No surprise that the store with few employees is from Amazon which is always trying to sell everything faster. Eliminating things like store checkout lines can do that in a supermarket. So Amazon has begun opening stores called Amazon Fresh where people check themselves out as they shop.
At the other end of the spectrum is Dom’s Kitchen in Chicago, started by former executives for the Mariano’s chain (and the defunct Dominick’s chain before that) and embodying a lot of concepts first tried by East Coast-favorite Wegman’s years ago. Dom’s is full of counters where you can buy cooked food to take home and eat. It has some packaged grocery items too, but they definitely play second fiddle to the take-out food.

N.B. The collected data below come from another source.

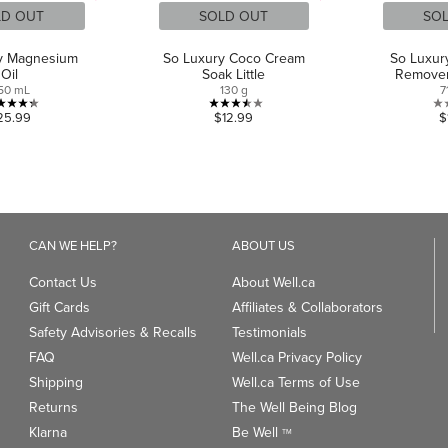
LD OUT
SOLD OUT
SO
y Magnesium
So Luxury Coco Cream
So Luxur
Oil
Soak Little
Remover
50 mL
130 g
7
4.3
3.5
25.99
$12.99
$
out
out
of
of
5
5
stars.
stars.
4
2
reviews
reviews
CAN WE HELP?
ABOUT US
Contact Us
About Well.ca
Gift Cards
Affiliates & Collaborators
Safety Advisories & Recalls
Testimonials
FAQ
Well.ca Privacy Policy
Shipping
Well.ca Terms of Use
Returns
The Well Being Blog
Klarna
Be Well
TM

I checked out Dom’s and enjoyed the experience although to my Baby Boomer sensibilities, everything seemed expensive. But I compare prices to buying ingredients and cooking myself. For younger shoppers who are more likely to compare prices to restaurant food, the prices likely seem reasonable.
An Amazon Fresh is opening soon in a nearby suburb. As soon as it’s open, I’ll check that out too.
The food retailing landscape is likely to include more stores trying each of these extremes while the old mainline stores, like Albertson’s and Kroger, continue to think being big will save them and so look to gobble up regional chains.